**やること:** 『女王国の城』の読書記録の本文を、最後の文のあとから書き継いでください。

------ 本文の抜粋

読書記録~防忘録~

読書記録です。時々、漫画やアニメにも独り言してます。

女王国の城 有栖川有栖著 東京創元社 2007年

 「学生アリス」シリーズ、15年ぶりの4作目。
 …ネタばれ、まではしてませんが、ヒントになることは書いてます、すみません;

 木曾山中の〈街〉神倉に向かうアリスたち英都大学推理小説研究会の面々。敬愛する江神部長がその街に行ったきり、何の音沙汰もないことを心配しての訪問だった。神倉は今話題の新興宗教・人類協会の総本山、UFOに乗って遠い銀河系からやってくる救世主を待つ、聖なる洞窟がある聖地。総本部はその洞窟を囲んだデザイン建築で、バブル経済の恩恵もあってかなり羽振りはよさそう、さながら〈城〉だ。
 協会の由良比呂子主査は、江神は卒論のため体験入信中で、瞑想しているから三日後でないと会えないと言う。アリスたちにはとても信じられない。街中を散策しながら江神の救出策を練っていると、翌朝、城から江神に会ってよいとの連絡が入る。ようやく江神の安否を確認できたアリスたち。安心したのも束の間、来訪者に備えて聖洞を見守っていた協会員の一人・土肥憲作が絞殺死体で発見される。
 警察に知らせようと主張するアリスたちに対し、頑ななまでにそれを拒否する協会。自分たちで犯人を捕まえてから警察を呼ぶと言い、アリスたちを城の中に監禁する。偶然居合わせた見学者・UFO研究家の荒木宙児や元警察官・椿準一も同様に外出を禁止され、「現場を保存しろ」というしごくまっとうな意見にも耳を貸さない。
 さらに次の日の朝、一発の銃声と共に会員の弘岡繁弥の死体が裏庭のプールの中で見つかる。やはり警察に通報しようとしない協会員たち。弘岡の様子は一見自殺に見えるが、その凶器・S&Wは、11年前この付近の空家で起きた密室殺人事件の凶器と同じものらしい。
 入城に際しては金属探知機まで持ち出して身体検査しているのに、銃はどこから持ち込まれたのか。東の塔の最上階で一人瞑想に耽っていたアメリ支部協会員・子母沢尊人も、前の晩、その銃で撃ち殺されていた。

------------
------ データ一覧

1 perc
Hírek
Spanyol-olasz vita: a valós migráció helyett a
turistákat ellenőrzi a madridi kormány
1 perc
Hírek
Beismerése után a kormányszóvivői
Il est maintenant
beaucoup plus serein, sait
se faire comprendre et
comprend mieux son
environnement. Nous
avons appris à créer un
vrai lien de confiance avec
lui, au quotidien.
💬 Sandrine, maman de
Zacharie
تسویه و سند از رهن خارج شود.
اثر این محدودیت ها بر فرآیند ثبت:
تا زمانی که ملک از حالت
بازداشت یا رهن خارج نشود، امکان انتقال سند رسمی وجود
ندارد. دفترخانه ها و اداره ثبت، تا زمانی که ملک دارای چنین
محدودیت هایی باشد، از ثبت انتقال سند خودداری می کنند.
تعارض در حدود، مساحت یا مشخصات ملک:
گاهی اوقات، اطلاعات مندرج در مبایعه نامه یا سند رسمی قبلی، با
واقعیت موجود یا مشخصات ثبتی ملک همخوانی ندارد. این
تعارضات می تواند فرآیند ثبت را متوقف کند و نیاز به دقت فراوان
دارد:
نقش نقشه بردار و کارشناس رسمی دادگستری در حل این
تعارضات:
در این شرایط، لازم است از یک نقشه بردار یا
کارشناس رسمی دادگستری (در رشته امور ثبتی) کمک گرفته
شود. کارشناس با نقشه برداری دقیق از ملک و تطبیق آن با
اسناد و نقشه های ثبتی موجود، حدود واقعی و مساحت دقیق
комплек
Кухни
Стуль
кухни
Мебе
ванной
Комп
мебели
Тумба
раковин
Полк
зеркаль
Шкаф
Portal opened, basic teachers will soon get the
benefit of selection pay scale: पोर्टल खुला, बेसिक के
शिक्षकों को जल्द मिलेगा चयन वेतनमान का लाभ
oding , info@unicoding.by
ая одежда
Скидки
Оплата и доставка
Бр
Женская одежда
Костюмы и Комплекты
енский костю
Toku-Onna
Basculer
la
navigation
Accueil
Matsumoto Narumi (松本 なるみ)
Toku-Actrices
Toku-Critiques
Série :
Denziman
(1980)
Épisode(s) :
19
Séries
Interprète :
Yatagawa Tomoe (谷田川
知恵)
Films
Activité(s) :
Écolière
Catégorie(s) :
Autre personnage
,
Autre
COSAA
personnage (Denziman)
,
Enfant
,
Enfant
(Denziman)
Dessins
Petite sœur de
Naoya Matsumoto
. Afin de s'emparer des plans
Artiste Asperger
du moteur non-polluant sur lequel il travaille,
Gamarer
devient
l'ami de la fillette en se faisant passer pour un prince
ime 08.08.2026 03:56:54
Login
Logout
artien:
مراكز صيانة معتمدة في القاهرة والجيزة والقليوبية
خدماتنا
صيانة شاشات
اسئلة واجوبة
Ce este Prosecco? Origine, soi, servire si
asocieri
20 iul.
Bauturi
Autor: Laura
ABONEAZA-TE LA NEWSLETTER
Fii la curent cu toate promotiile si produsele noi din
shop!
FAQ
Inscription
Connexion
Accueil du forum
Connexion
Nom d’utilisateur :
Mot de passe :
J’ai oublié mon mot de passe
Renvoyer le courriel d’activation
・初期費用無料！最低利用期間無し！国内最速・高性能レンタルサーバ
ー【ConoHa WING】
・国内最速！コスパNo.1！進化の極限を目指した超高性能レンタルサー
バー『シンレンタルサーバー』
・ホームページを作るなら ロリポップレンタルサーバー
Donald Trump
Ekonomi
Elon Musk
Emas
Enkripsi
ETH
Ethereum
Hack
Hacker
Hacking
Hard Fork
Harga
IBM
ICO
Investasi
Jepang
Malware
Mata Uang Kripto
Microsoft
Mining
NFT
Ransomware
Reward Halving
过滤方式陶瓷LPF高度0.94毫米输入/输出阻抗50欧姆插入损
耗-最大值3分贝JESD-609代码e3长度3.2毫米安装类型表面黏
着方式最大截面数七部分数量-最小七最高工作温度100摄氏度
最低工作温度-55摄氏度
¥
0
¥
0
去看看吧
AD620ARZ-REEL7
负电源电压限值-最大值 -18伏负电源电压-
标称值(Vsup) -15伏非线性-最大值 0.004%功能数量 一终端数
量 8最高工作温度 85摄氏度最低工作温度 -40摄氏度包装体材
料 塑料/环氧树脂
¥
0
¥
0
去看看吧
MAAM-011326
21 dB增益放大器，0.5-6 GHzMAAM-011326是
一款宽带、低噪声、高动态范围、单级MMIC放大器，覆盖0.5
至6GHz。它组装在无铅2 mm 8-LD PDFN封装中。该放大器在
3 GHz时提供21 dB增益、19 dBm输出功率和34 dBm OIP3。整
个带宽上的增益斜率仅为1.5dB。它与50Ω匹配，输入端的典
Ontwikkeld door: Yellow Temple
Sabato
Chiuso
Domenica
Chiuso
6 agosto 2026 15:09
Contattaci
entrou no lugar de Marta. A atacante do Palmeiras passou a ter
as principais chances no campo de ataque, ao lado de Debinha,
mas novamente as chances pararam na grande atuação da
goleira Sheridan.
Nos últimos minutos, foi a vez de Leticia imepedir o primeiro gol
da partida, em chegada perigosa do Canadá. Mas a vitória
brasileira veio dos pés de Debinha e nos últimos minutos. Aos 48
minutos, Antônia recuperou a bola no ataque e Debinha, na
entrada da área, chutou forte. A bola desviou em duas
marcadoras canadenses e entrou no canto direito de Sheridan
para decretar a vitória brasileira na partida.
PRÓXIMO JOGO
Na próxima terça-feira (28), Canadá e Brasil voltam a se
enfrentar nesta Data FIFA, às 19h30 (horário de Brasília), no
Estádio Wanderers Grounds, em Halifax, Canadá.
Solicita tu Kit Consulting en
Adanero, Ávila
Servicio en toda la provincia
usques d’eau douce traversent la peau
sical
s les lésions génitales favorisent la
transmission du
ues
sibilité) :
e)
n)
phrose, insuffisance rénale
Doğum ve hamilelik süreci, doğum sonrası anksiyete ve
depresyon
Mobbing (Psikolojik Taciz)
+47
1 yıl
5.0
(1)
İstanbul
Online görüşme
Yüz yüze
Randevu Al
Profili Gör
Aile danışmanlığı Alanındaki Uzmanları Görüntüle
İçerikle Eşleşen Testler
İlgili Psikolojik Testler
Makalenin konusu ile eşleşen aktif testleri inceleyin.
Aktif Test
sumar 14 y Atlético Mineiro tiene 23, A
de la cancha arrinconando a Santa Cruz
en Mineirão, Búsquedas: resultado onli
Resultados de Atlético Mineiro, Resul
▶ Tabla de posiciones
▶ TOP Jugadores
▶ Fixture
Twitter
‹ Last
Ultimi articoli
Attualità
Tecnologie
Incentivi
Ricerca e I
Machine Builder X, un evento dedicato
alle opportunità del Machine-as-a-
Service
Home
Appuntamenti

------------

**この課題の答え:**
 聖洞にどうしても入ろうとせず「三日後」にこだわる協会員たち、西の塔に閉じ篭ったまま出てこない協会代表・野坂公子。土肥のそばから消えていた聖洞を映したビデオテープは子母沢の部屋で見つかった。封鎖された筈の城の中に、公子に憧れた〈街〉の子供・金石千鶴が迷い込んでくるという騒ぎまで起こる。
 大立ち回りの末、一旦城外に出たもののまた帰って来た望月・織田・麻里亜の三人の情報も得て、江神は真相を言い当てる。11年前の事件、現場への放火未遂、駆け落ちし損ねた村の女性のエピソード、江神がこの〈街〉に来た理由、10時と11時に上がる花火。全てが意味を持って繋がる。…

 まぁ、久しぶり~。
 もう会えないかと思っていたので、「新作が出た」とべるさんの記事で知ってびっくりしました。
 作品内ではまだ一年も経ってないんですね。でも何もかも懐かしい(笑)。先輩連中は就活に精を出し、江神先輩は卒論を考えてて、モラトリアムはもう終わりそうなのが何だか寂しい雰囲気。
 端々の言葉遣いがチャーミングなのは相変わらず、「この電話、もらった」なんて表現には思わず顔がにやけました。「ありがとう」や「今しかない」にもちょっとじんと来てしまった。信長・モチ両先輩が繰り広げる薀蓄合戦は、多少読み飛ばしたくなりましたが(笑)。
 推理小説としてはどうなんでしょう、11年前の銃がそんなにスムーズに使えるのかなとか、あのダイイングメッセージはどうだろうとかちょっと首を傾げる所はなきにしもあらずなんですが、でも細かいエピソードまで説明がつくのはやっぱり快感。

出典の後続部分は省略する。